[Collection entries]
——————
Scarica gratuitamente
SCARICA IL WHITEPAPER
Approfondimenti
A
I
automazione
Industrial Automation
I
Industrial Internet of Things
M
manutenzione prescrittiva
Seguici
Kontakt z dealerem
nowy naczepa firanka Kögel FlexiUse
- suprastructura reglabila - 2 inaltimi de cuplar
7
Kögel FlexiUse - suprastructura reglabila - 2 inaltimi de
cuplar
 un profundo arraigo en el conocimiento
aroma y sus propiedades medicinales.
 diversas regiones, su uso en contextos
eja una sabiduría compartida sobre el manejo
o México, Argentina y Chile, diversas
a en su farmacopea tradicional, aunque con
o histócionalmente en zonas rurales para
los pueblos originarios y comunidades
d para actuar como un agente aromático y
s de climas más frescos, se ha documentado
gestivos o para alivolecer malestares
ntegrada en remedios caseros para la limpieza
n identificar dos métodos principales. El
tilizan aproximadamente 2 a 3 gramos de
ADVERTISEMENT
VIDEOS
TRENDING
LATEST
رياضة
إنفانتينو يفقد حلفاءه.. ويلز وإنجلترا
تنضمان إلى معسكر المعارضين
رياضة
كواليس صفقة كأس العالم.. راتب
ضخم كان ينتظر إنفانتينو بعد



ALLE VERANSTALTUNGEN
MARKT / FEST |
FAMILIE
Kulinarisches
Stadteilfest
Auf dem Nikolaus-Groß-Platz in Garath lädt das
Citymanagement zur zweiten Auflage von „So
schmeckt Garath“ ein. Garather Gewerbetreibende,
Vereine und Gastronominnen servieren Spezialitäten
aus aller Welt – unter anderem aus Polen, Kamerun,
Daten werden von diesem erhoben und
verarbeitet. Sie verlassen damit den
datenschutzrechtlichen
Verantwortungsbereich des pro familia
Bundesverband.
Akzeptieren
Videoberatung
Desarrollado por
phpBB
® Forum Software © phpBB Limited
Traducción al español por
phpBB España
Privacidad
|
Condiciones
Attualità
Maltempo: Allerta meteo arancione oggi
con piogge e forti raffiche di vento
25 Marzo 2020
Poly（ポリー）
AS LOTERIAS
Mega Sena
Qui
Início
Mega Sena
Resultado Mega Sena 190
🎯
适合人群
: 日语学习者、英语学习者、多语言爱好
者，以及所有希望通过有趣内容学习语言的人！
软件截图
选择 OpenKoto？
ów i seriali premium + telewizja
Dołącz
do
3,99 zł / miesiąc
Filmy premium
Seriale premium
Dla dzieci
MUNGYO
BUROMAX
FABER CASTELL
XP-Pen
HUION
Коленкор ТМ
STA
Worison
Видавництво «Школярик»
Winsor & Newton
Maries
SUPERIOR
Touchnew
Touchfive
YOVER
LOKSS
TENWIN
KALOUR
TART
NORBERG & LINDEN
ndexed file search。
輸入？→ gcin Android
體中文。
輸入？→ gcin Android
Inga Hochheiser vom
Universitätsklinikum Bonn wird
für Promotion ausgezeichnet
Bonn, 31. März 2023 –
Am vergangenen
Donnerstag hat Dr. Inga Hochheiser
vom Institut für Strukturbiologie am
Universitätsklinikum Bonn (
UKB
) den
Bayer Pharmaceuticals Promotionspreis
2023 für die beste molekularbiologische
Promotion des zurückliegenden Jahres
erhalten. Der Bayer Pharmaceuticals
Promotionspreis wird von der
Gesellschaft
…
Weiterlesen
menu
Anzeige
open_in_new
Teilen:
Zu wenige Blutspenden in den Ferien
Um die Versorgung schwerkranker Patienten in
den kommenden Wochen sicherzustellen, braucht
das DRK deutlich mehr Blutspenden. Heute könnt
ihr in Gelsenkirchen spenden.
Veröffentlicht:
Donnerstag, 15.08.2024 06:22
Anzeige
——————
## PROBLEM STATEMENT:
Figure out how many lines in the entries above contain "Hochheiser". Write only that number.

## RESULT FOR THIS TASK:
2